Ex-jogador colombiano consegue habeas-corpus no STF no processo em que é acusado de ligação com o tráfico

Andressa Zanandrea, do Jornal da Tarde,

14 Setembro 2007 | 08h42

Depois de ficar preso por 123 dias, o ex-jogador colombiano Freddy Rincón, que jogou em times como Corinthians, Santos e Palmeiras, deixou a sede da Polícia Federal, na Lapa, à 1 hora desta sexta-feira, 14. Na saída, ele foi recebido com uma salva de palmas de parentes e da mulher, mas não deu nenhuma declaração, seguindo orientação de seu advogado.   "Estamos muito felizes. É um momento de muita alegria e nada mais do que o merecido, porque ele é uma pessoa maravilhosa", disse a sogra do ex-jogador, Luzia Silvestre. "Tínhamos certeza de que o desfecho ia ser esse.
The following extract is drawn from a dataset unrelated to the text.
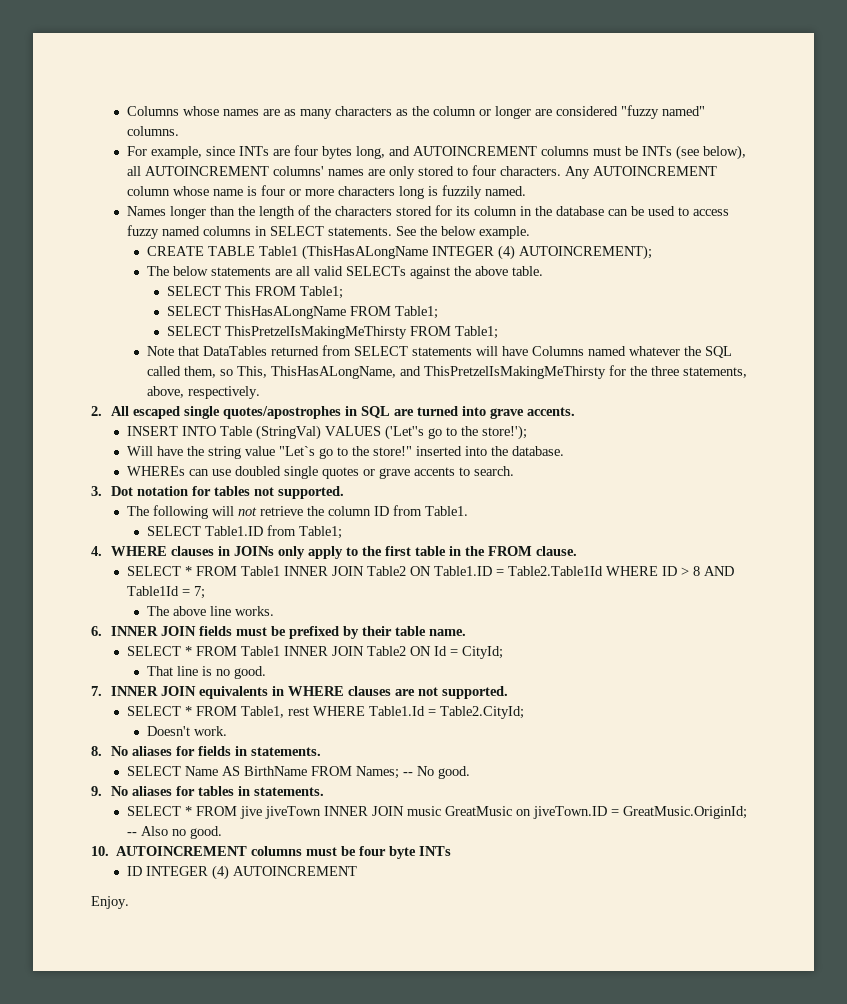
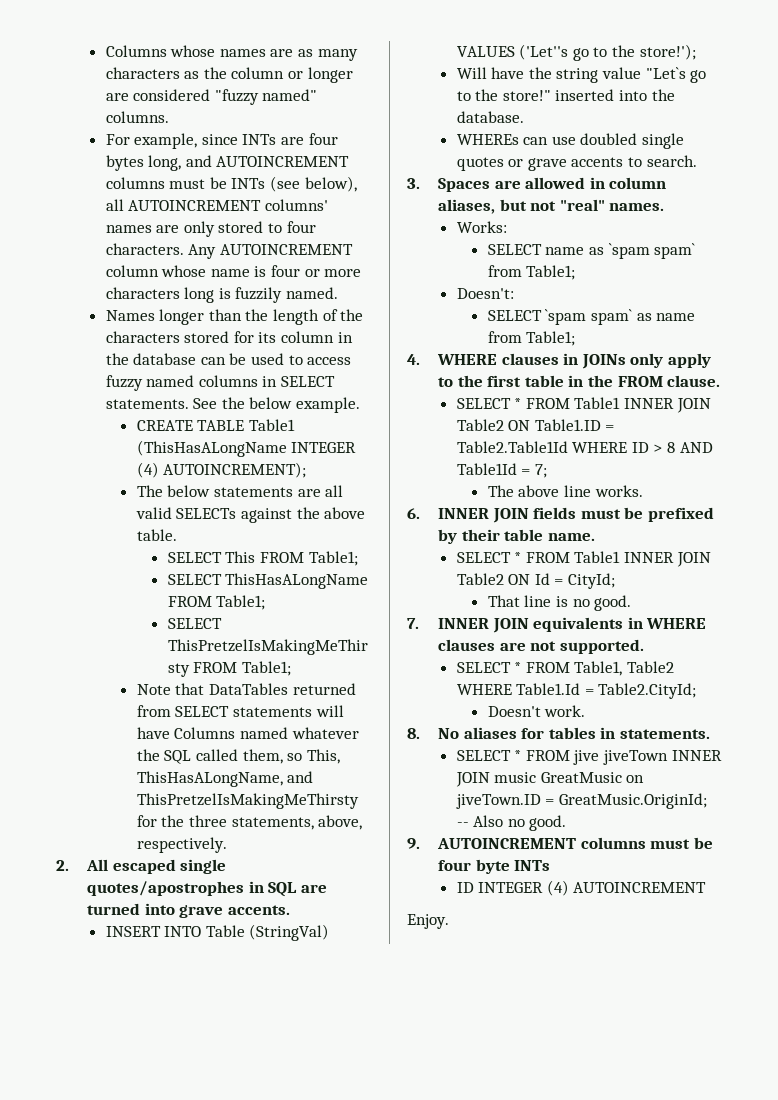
[111,486,345,499] [126,505,468,519] [147,526,264,536] Dot notation for tables not supported. // The following will not retrieve the column ID from Table1. // SELECT Table1.ID -> [438,177,667,192] [438,199,665,214] [456,221,507,233] [487,243,696,259] [487,265,576,280] [456,288,514,299] [487,309,696,325] Spaces are allowed in column aliases, but not "real" names. // Works: // SELECT name as `spam spam` from Table1; // Doesn't: // SELECT `spam spam` as name
[287,707,309,716] rest -> [627,661,675,673] Table2
[198,746,322,756] [126,766,470,779] [91,786,196,796] fields in statements. // SELECT Name AS BirthName FROM Names; -- No good. // 9. No aliases for -> (545, 733) none
[91,846,109,856] 10. -> [407,838,420,849] 9.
Foi um erro muito grande que está sendo esclarecido", afirmou o sogro, Francisco Silvestre.   Rincón é acusado de lavagem de dinheiro e associação ao tráfico de drogas no Panamá, onde a justiça pediu sua extradição. O colombiano foi solto graças a um habeas-corpus, concedido pelo Supremo Tribunal Federal (STF) na quinta-feira, 13, e agora vai responder ao processo de extradição em liberdade. Para isso, teve de entregar o passaporte, se comprometeu a não deixar a capital paulista sem autorização e está obrigado a atender a todos os chamados para depor.   Acusação   Quando foi preso na sua casa em Perdizes, às 6h30 do dia 10 de maio, Rincón voltou a alegar inocência. Um dos principais alvos das investigações é o narcotraficante Pablo Rayo Montaño, preso no Brasil. Segundo o advogado de Rincón, o ex-jogador tem ações da Nautipesca, mas "nunca participou de atos da empresa."   Em maio de 2006, a PF encontrou documentos na casa de Rincón ligando-o a Montaño. Em março, a Justiça da Colômbia confiscou cinco bens do ex-jogador naquele país. Na época, Rincón apenas disse à Interpol que foi procurado por Montaño, aqui no Brasil, para ser um dos sócios da empresa Nautipesca.   A defesa do ex-jogador alegou que a prisão preventiva era desnecessária, pois ele não "oferece perigo" ao processo. Segundo a Assessoria de Imprensa do STF, o ministro Gilmar Mendes afirmou que a jurisprudência do STF "é no sentido da prisão preventiva até o fim do julgamento dos pedidos de extradição, para garantir a entrega do extraditando ao Estado requerente." Em favor do habeas-corpus, ele ressaltou que, geralmente, os processos são demorados. E citou que o artigo 5º da Constituição, que dispõe sobre os direitos e garantias do cidadão, "não exclui os estrangeiros".